Pourtant, protesteront certains lecteurs, mobiliser, c’est ce que font les écologistes. Et en un sens, ils y sont parvenus, quand on se rappelle que l’écologie n’existait même pas, il y a 50 ans. Mais ils ont aussi frappé un mur, comme en témoignent les échecs successifs des conférences des Nations Unies sur les changements climatiques. Les écologistes, juge Bill McKibben, ont cru qu’à force de compromis, ils réussiraient à s’entendre avec les gouvernements.
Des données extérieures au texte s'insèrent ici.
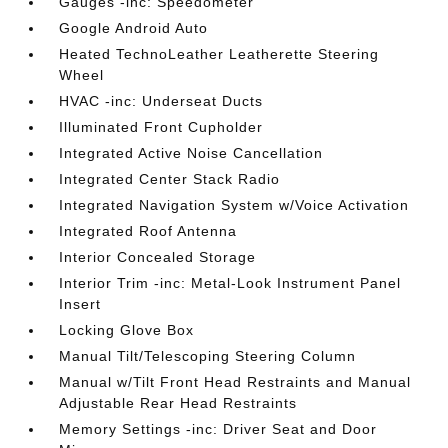
Gauges -inc: Speedometer
Google Android Auto
Heated TechnoLeather Leatherette Steering
Wheel
HVAC -inc: Underseat Ducts
Illuminated Front Cupholder
Integrated Active Noise Cancellation
Integrated Center Stack Radio
Integrated Navigation System w/Voice Activation
Integrated Roof Antenna
Interior Concealed Storage
Interior Trim -inc: Metal-Look Instrument Panel
Insert
Locking Glove Box
Manual Tilt/Telescoping Steering Column
Manual w/Tilt Front Head Restraints and Manual
Adjustable Rear Head Restraints
Memory Settings -inc: Driver Seat and Door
Mais ils se sont heurtés à des forces plus puissantes qu’eux.

Ceci dit, reconnaît McKibben dans la deuxième moitié de son livre, demander aux gouvernements d’intervenir ne veut rien dire si on n’est pas prêt soi-même à changer nos modes de vie : moins d'autos, moins de gaspillage, moins de consommation.

Si les taux actuels de croissance de la population mondiale, de l’industrialisation, de la pollution, de la production alimentaire et de l’épuisement des ressources restent inchangés, on atteindra les limites de la croissance sur cette planète avant cent ans.
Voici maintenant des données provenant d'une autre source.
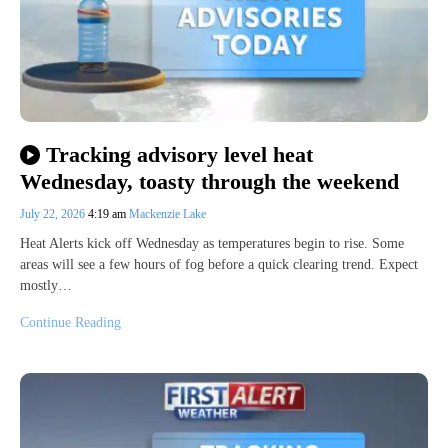
Tracking advisory level heat
Wednesday, toasty through the weekend
July 22, 2026
4:19 am
Mackenzie Lake
Heat Alerts kick off Wednesday as temperatures begin to rise. Some
areas will see a few hours of fog before a quick clearing trend. Expect
mostly…
Continue Reading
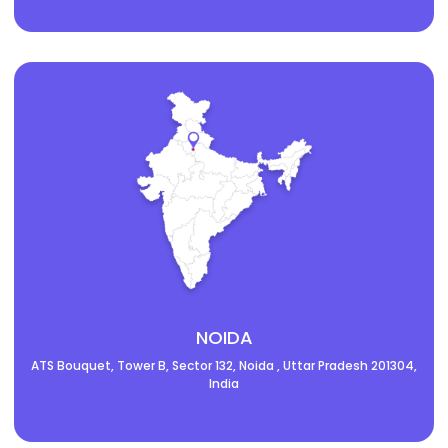
NOIDA
ATS Bouquet, Tower B, Sector 132, Noida , Uttar Pradesh 201304,
India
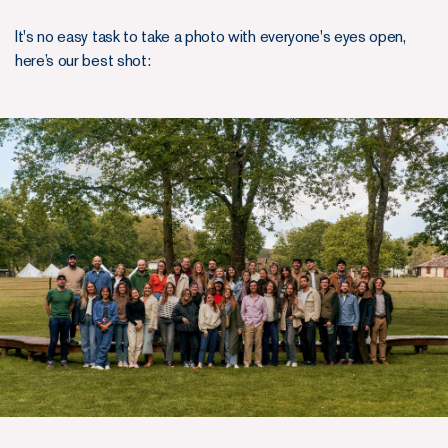
It's no easy task to take a photo with everyone's eyes open,
here’s our best shot:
Ces mots ne sont pas de McKibben : ils sont ceux de l’appel Halte à la croissance (The Limits of Growth), en 1972. La croyance populaire veut que cet appel ait été exagérément catastrophiste. Pourtant, sur bien des points, il fut clairvoyant : le pic pétrolier, la disparition de la morue, les pénuries d’eau, tout était là.

« Ce qui est incroyable »—et cette fois, c’est McKibben qui parle— c’est que...
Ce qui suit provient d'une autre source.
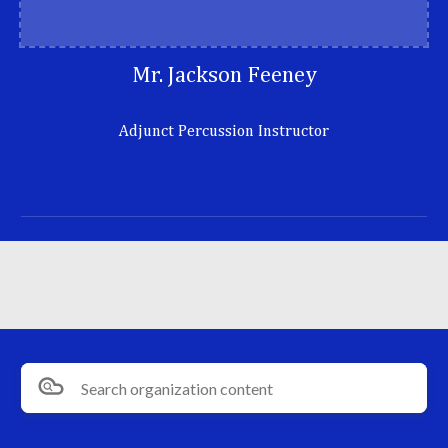
Mr. Jackson Feeney
Adjunct Percussion Instructor
Search organization content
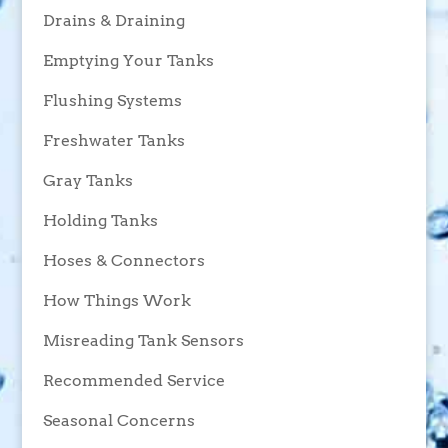
Drains & Draining
Emptying Your Tanks
Flushing Systems
Freshwater Tanks
Gray Tanks
Holding Tanks
Hoses & Connectors
How Things Work
Misreading Tank Sensors
Recommended Service
Seasonal Concerns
... rétrospectivement, combien nous sommes passés près d’écouter leur message. À travers le monde, des gens ont réfléchi à des solutions pour ralentir la croissance démographique. L’éducation des femmes s’est révélé la meilleure stratégie. (...) Ce furent les années des premières crises pétrolières, des premières marées noires, des premières normes d’économie de carburant pour les voitures. (...) E. F. Schumacher publia son Small is Beautiful et ce fut un best-seller. Le président Jimmy Carter organisa une réception pour Schumacher à la Maison-Blanche : pour l’homme qui défendait une « économie bouddhiste »! (...) Ce président installa aussi des panneaux solaires sur le toit de la Maison-Blanche.

Et puis, dans les années 1980, confiants dans la croissance économique retrouvée, les gouvernements ont balayé toutes ces préoccupations sous le tapis. Aujourd’hui, elles nous éclatent en plein visage. Notre société a-t-elle cette fois atteint la maturité nécessaire pour les confronter?